Activity: Convert every line of text in the data below into one continuous numbered list, omitting any blank lines.
Top of Listed records
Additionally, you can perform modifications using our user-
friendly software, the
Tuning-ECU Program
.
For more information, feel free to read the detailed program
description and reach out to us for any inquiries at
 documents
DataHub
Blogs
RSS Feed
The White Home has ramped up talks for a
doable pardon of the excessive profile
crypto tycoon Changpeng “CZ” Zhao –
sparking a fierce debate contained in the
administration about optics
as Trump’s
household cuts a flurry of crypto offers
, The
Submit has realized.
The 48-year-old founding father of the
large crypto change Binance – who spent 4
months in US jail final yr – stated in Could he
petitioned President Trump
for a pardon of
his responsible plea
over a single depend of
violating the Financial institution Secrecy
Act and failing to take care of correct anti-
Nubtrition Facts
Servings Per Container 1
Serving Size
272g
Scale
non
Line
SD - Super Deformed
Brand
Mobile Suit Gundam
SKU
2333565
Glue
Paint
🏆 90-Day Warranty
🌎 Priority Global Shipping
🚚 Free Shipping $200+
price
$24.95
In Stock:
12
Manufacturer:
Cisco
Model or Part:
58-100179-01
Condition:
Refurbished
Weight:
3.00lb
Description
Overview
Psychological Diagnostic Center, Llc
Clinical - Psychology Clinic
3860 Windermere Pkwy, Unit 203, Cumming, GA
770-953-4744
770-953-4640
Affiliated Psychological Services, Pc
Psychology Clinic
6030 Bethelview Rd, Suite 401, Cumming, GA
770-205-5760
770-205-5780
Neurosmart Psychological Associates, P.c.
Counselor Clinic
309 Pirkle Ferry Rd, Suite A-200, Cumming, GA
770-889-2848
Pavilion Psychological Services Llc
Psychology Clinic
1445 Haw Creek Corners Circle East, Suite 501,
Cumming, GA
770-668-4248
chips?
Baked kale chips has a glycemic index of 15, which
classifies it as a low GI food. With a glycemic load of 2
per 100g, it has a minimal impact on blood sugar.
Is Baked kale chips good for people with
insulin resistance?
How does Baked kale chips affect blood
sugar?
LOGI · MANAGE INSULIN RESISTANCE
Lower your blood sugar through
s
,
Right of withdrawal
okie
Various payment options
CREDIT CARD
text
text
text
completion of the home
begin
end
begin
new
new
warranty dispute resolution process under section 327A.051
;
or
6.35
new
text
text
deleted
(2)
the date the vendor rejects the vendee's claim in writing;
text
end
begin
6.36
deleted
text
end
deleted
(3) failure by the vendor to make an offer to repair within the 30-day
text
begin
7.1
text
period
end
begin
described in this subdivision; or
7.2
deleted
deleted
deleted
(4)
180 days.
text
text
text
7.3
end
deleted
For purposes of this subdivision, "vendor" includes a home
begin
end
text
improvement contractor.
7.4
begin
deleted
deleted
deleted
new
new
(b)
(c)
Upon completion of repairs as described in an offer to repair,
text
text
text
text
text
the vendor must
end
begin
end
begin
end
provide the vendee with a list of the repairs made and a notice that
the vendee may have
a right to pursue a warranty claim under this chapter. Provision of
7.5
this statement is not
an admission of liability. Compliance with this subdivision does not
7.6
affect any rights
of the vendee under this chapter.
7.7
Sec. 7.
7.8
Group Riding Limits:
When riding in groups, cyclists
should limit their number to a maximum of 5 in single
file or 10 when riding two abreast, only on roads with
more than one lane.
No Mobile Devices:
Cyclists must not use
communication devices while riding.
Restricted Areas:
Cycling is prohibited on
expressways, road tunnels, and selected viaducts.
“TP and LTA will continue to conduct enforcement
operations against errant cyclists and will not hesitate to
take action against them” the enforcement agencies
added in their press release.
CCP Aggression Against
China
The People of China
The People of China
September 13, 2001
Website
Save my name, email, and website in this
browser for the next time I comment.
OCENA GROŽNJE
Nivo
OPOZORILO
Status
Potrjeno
Bottom of Listed records
Final answer:
1. Additionally, you can perform modifications using our user-
2. friendly software, the
3. Tuning-ECU Program
4. .
5. For more information, feel free to read the detailed program
6. description and reach out to us for any inquiries at
7.  documents
8. DataHub
9. Blogs
10. RSS Feed
11. The White Home has ramped up talks for a
12. doable pardon of the excessive profile
13. crypto tycoon Changpeng “CZ” Zhao –
14. sparking a fierce debate contained in the
15. administration about optics
16. as Trump’s
17. household cuts a flurry of crypto offers
18. , The
19. Submit has realized.
20. The 48-year-old founding father of the
21. large crypto change Binance – who spent 4
22. months in US jail final yr – stated in Could he
23. petitioned President Trump
24. for a pardon of
25. his responsible plea
26. over a single depend of
27. violating the Financial institution Secrecy
28. Act and failing to take care of correct anti-
29. Nubtrition Facts
30. Servings Per Container 1
31. Serving Size
32. 272g
33. Scale
34. non
35. Line
36. SD - Super Deformed
37. Brand
38. Mobile Suit Gundam
39. SKU
40. 2333565
41. Glue
42. Paint
43. 🏆 90-Day Warranty
44. 🌎 Priority Global Shipping
45. 🚚 Free Shipping $200+
46. price
47. $24.95
48. In Stock:
49. 12
50. Manufacturer:
51. Cisco
52. Model or Part:
53. 58-100179-01
54. Condition:
55. Refurbished
56. Weight:
57. 3.00lb
58. Description
59. Overview
60. Psychological Diagnostic Center, Llc
61. Clinical - Psychology Clinic
62. 3860 Windermere Pkwy, Unit 203, Cumming, GA
63. 770-953-4744
64. 770-953-4640
65. Affiliated Psychological Services, Pc
66. Psychology Clinic
67. 6030 Bethelview Rd, Suite 401, Cumming, GA
68. 770-205-5760
69. 770-205-5780
70. Neurosmart Psychological Associates, P.c.
71. Counselor Clinic
72. 309 Pirkle Ferry Rd, Suite A-200, Cumming, GA
73. 770-889-2848
74. Pavilion Psychological Services Llc
75. Psychology Clinic
76. 1445 Haw Creek Corners Circle East, Suite 501,
77. Cumming, GA
78. 770-668-4248
79. chips?
80. Baked kale chips has a glycemic index of 15, which
81. classifies it as a low GI food. With a glycemic load of 2
82. per 100g, it has a minimal impact on blood sugar.
83. Is Baked kale chips good for people with
84. insulin resistance?
85. How does Baked kale chips affect blood
86. sugar?
87. LOGI · MANAGE INSULIN RESISTANCE
88. Lower your blood sugar through
89. s
90. ,
91. Right of withdrawal
92. okie
93. Various payment options
94. CREDIT CARD
95. text
96. text
97. text
98. completion of the home
99. begin
100. end
101. begin
102. new
103. new
104. warranty dispute resolution process under section 327A.051
105. ;
106. or
107. 6.35
108. new
109. text
110. text
111. deleted
112. (2)
113. the date the vendor rejects the vendee's claim in writing;
114. text
115. end
116. begin
117. 6.36
118. deleted
119. text
120. end
121. deleted
122. (3) failure by the vendor to make an offer to repair within the 30-day
123. text
124. begin
125. 7.1
126. text
127. period
128. end
129. begin
130. described in this subdivision; or
131. 7.2
132. deleted
133. deleted
134. deleted
135. (4)
136. 180 days.
137. text
138. text
139. text
140. 7.3
141. end
142. deleted
143. For purposes of this subdivision, "vendor" includes a home
144. begin
145. end
146. text
147. improvement contractor.
148. 7.4
149. begin
150. deleted
151. deleted
152. deleted
153. new
154. new
155. (b)
156. (c)
157. Upon completion of repairs as described in an offer to repair,
158. text
159. text
160. text
161. text
162. text
163. the vendor must
164. end
165. begin
166. end
167. begin
168. end
169. provide the vendee with a list of the repairs made and a notice that
170. the vendee may have
171. a right to pursue a warranty claim under this chapter. Provision of
172. 7.5
173. this statement is not
174. an admission of liability. Compliance with this subdivision does not
175. 7.6
176. affect any rights
177. of the vendee under this chapter.
178. 7.7
179. Sec. 7.
180. 7.8
181. Group Riding Limits:
182. When riding in groups, cyclists
183. should limit their number to a maximum of 5 in single
184. file or 10 when riding two abreast, only on roads with
185. more than one lane.
186. No Mobile Devices:
187. Cyclists must not use
188. communication devices while riding.
189. Restricted Areas:
190. Cycling is prohibited on
191. expressways, road tunnels, and selected viaducts.
192. “TP and LTA will continue to conduct enforcement
193. operations against errant cyclists and will not hesitate to
194. take action against them” the enforcement agencies
195. added in their press release.
196. CCP Aggression Against
197. China
198. The People of China
199. The People of China
200. September 13, 2001
201. Website
202. Save my name, email, and website in this
203. browser for the next time I comment.
204. OCENA GROŽNJE
205. Nivo
206. OPOZORILO
207. Status
208. Potrjeno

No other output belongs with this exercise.